▶ TASK
Every record should be written out exactly, please.

▶ Data records
* Begin *

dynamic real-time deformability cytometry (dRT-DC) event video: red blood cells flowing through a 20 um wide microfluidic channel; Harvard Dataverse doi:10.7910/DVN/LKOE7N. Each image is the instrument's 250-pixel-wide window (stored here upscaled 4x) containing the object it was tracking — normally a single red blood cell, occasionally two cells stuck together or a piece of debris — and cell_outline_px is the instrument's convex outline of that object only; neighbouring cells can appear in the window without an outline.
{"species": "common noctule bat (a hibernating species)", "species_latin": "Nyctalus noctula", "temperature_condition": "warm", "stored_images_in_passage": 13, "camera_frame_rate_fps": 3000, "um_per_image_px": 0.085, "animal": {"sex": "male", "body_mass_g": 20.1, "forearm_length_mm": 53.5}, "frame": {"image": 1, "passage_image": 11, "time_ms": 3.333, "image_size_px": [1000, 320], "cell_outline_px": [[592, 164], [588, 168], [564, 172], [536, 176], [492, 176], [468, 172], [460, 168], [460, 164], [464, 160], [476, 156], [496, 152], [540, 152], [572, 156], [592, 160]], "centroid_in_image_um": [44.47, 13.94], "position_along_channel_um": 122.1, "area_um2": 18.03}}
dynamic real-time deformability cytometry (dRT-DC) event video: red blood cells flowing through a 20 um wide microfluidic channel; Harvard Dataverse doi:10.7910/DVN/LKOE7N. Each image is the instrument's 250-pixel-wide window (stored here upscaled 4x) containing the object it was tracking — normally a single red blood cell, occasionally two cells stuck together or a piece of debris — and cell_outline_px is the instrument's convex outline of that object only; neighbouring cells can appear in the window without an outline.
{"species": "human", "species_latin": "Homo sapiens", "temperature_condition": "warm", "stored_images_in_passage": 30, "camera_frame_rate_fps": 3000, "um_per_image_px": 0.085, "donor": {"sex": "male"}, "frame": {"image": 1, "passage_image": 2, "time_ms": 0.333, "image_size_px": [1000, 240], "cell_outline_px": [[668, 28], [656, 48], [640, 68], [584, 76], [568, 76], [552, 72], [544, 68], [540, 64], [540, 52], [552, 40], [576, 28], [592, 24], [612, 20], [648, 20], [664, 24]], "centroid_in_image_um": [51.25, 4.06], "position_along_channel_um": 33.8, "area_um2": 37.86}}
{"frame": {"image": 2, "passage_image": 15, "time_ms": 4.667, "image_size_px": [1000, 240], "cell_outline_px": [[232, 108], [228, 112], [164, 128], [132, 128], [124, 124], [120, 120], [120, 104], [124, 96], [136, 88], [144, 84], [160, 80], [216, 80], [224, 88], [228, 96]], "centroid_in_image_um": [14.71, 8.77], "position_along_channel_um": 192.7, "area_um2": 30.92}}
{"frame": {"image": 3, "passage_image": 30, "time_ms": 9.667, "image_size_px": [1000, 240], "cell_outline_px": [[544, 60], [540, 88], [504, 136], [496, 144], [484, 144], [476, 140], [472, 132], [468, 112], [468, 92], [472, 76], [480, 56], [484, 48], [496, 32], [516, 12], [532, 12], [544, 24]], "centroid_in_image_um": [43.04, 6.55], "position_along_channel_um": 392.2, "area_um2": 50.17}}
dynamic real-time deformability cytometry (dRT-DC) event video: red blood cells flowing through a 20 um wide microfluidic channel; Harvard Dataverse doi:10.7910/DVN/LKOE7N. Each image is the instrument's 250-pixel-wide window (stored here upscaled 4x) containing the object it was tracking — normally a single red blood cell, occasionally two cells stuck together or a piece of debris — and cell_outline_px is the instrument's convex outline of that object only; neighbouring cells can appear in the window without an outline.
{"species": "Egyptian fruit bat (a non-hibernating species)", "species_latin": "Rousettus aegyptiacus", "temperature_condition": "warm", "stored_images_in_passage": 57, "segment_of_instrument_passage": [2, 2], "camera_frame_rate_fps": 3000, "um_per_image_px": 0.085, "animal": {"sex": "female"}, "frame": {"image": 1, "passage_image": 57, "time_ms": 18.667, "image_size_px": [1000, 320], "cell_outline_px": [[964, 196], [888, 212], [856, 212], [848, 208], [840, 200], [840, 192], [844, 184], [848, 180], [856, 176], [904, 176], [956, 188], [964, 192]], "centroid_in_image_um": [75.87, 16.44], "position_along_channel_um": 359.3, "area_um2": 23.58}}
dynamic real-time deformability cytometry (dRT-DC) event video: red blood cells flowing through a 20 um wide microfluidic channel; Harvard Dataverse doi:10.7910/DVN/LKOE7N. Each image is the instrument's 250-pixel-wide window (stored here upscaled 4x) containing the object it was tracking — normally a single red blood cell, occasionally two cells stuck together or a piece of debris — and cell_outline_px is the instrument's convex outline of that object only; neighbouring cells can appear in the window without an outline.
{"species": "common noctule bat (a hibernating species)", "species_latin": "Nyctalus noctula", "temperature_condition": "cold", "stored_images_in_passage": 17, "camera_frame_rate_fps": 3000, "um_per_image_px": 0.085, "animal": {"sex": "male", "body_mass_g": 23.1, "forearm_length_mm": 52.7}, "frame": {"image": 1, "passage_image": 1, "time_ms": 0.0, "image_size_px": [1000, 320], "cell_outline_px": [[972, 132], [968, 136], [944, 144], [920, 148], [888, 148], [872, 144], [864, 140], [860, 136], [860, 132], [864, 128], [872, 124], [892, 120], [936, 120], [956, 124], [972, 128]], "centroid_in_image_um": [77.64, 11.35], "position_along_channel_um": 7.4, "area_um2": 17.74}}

* End *

▶ RESPONSE TO THIS EXERCISE
dynamic real-time deformability cytometry (dRT-DC) event video: red blood cells flowing through a 20 um wide microfluidic channel; Harvard Dataverse doi:10.7910/DVN/LKOE7N. Each image is the instrument's 250-pixel-wide window (stored here upscaled 4x) containing the object it was tracking — normally a single red blood cell, occasionally two cells stuck together or a piece of debris — and cell_outline_px is the instrument's convex outline of that object only; neighbouring cells can appear in the window without an outline.
{"species": "common noctule bat (a hibernating species)", "species_latin": "Nyctalus noctula", "temperature_condition": "warm", "stored_images_in_passage": 13, "camera_frame_rate_fps": 3000, "um_per_image_px": 0.085, "animal": {"sex": "male", "body_mass_g": 20.1, "forearm_length_mm": 53.5}, "frame": {"image": 1, "passage_image": 11, "time_ms": 3.333, "image_size_px": [1000, 320], "cell_outline_px": [[592, 164], [588, 168], [564, 172], [536, 176], [492, 176], [468, 172], [460, 168], [460, 164], [464, 160], [476, 156], [496, 152], [540, 152], [572, 156], [592, 160]], "centroid_in_image_um": [44.47, 13.94], "position_along_channel_um": 122.1, "area_um2": 18.03}}
dynamic real-time deformability cytometry (dRT-DC) event video: red blood cells flowing through a 20 um wide microfluidic channel; Harvard Dataverse doi:10.7910/DVN/LKOE7N. Each image is the instrument's 250-pixel-wide window (stored here upscaled 4x) containing the object it was tracking — normally a single red blood cell, occasionally two cells stuck together or a piece of debris — and cell_outline_px is the instrument's convex outline of that object only; neighbouring cells can appear in the window without an outline.
{"species": "human", "species_latin": "Homo sapiens", "temperature_condition": "warm", "stored_images_in_passage": 30, "camera_frame_rate_fps": 3000, "um_per_image_px": 0.085, "donor": {"sex": "male"}, "frame": {"image": 1, "passage_image": 2, "time_ms": 0.333, "image_size_px": [1000, 240], "cell_outline_px": [[668, 28], [656, 48], [640, 68], [584, 76], [568, 76], [552, 72], [544, 68], [540, 64], [540, 52], [552, 40], [576, 28], [592, 24], [612, 20], [648, 20], [664, 24]], "centroid_in_image_um": [51.25, 4.06], "position_along_channel_um": 33.8, "area_um2": 37.86}}
{"frame": {"image": 2, "passage_image": 15, "time_ms": 4.667, "image_size_px": [1000, 240], "cell_outline_px": [[232, 108], [228, 112], [164, 128], [132, 128], [124, 124], [120, 120], [120, 104], [124, 96], [136, 88], [144, 84], [160, 80], [216, 80], [224, 88], [228, 96]], "centroid_in_image_um": [14.71, 8.77], "position_along_channel_um": 192.7, "area_um2": 30.92}}
{"frame": {"image": 3, "passage_image": 30, "time_ms": 9.667, "image_size_px": [1000, 240], "cell_outline_px": [[544, 60], [540, 88], [504, 136], [496, 144], [484, 144], [476, 140], [472, 132], [468, 112], [468, 92], [472, 76], [480, 56], [484, 48], [496, 32], [516, 12], [532, 12], [544, 24]], "centroid_in_image_um": [43.04, 6.55], "position_along_channel_um": 392.2, "area_um2": 50.17}}
dynamic real-time deformability cytometry (dRT-DC) event video: red blood cells flowing through a 20 um wide microfluidic channel; Harvard Dataverse doi:10.7910/DVN/LKOE7N. Each image is the instrument's 250-pixel-wide window (stored here upscaled 4x) containing the object it was tracking — normally a single red blood cell, occasionally two cells stuck together or a piece of debris — and cell_outline_px is the instrument's convex outline of that object only; neighbouring cells can appear in the window without an outline.
{"species": "Egyptian fruit bat (a non-hibernating species)", "species_latin": "Rousettus aegyptiacus", "temperature_condition": "warm", "stored_images_in_passage": 57, "segment_of_instrument_passage": [2, 2], "camera_frame_rate_fps": 3000, "um_per_image_px": 0.085, "animal": {"sex": "female"}, "frame": {"image": 1, "passage_image": 57, "time_ms": 18.667, "image_size_px": [1000, 320], "cell_outline_px": [[964, 196], [888, 212], [856, 212], [848, 208], [840, 200], [840, 192], [844, 184], [848, 180], [856, 176], [904, 176], [956, 188], [964, 192]], "centroid_in_image_um": [75.87, 16.44], "position_along_channel_um": 359.3, "area_um2": 23.58}}
dynamic real-time deformability cytometry (dRT-DC) event video: red blood cells flowing through a 20 um wide microfluidic channel; Harvard Dataverse doi:10.7910/DVN/LKOE7N. Each image is the instrument's 250-pixel-wide window (stored here upscaled 4x) containing the object it was tracking — normally a single red blood cell, occasionally two cells stuck together or a piece of debris — and cell_outline_px is the instrument's convex outline of that object only; neighbouring cells can appear in the window without an outline.
{"species": "common noctule bat (a hibernating species)", "species_latin": "Nyctalus noctula", "temperature_condition": "cold", "stored_images_in_passage": 17, "camera_frame_rate_fps": 3000, "um_per_image_px": 0.085, "animal": {"sex": "male", "body_mass_g": 23.1, "forearm_length_mm": 52.7}, "frame": {"image": 1, "passage_image": 1, "time_ms": 0.0, "image_size_px": [1000, 320], "cell_outline_px": [[972, 132], [968, 136], [944, 144], [920, 148], [888, 148], [872, 144], [864, 140], [860, 136], [860, 132], [864, 128], [872, 124], [892, 120], [936, 120], [956, 124], [972, 128]], "centroid_in_image_um": [77.64, 11.35], "position_along_channel_um": 7.4, "area_um2": 17.74}}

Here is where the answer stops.